Comcast this week said it would more than triple the current 300 gigabyte data caps it’s testing in select U.S. markets, giving customers the ability to use up to a terabyte of data, something the operator says isn’t an issue for more than 99% of its customers.
“As the world changes and the Internet evolves, so do we,” wrote Marcien Jenckes, EVP, Consumer Services, Comcast Cable, in a blog post. “That’s why we are making a major change to our Internet data trials and moving to a terabyte data plan in all of our trial markets.”
A “typical” Comcast customer uses about 60 gigabytes of data in a month, wrote Jenckes.
Comcast has been trialing a number of data plans and options for the past four years.

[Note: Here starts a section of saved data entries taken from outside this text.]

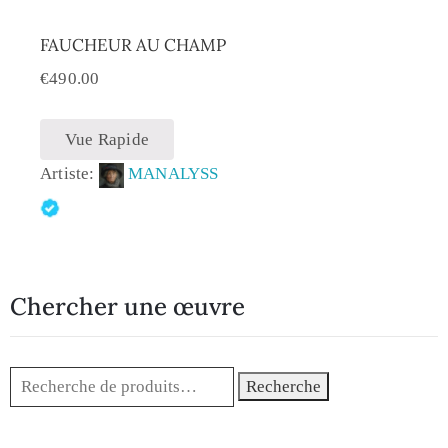
FAUCHEUR AU CHAMP
€
490.00
Vue Rapide
Artiste:
MANALYSS
Chercher une œuvre
Recherche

And, said the company, it’s listened to customer feedback.
“We have learned that our customers want the peace of mind to stream, surf, game, download, or do whatever they want online,” Jenckes wrote. “So, we have created a new data plan that is so high that most of our customers will never have to think about how much data they use.”
Comcast is trying to keep tiers to a minimum, so it’s planning to move all of the data plans in its trial markets from a 300 gigabyte data plan to a terabyte by June 1, regardless of the speed.
The service provider said customers who use more than a terabyte of data a month – less than 1% of its subscribers – have the option of purchasing additional data in blocks of 50 gigabytes for $50, or of choosing to go with an unlimited plan for an additional $50 a month.
Comcast provides customers access to their data usage via an online data meter that they can access.
Although Comcast hasn’t yet decided if it will roll out data caps in other markets, it said it was “currently evaluating” plans for further deployment.
Charter Communications, which soon will become the second-largest cable operator in the U.S. behind Comcast, once its acquisitions of Time Warner Cable and Bright House Networks is approved, has no data caps on any residential plans. That’s something they’ve agreed to maintain for three years once the merger closes, probably by mid-May.
Time Warner Cable has dabbled in data caps and gotten its hand slapped by angry consumers in the process.
Along with Charter, Cablevision, Bright House and Verizon also don’t enforce data caps… yet.
Most other operators do have caps – most have a low bar of 150 gigabytes – and even then, not all enforce them rigorously.
A terabyte of cap would allow users to stream about 700 hours of HD video.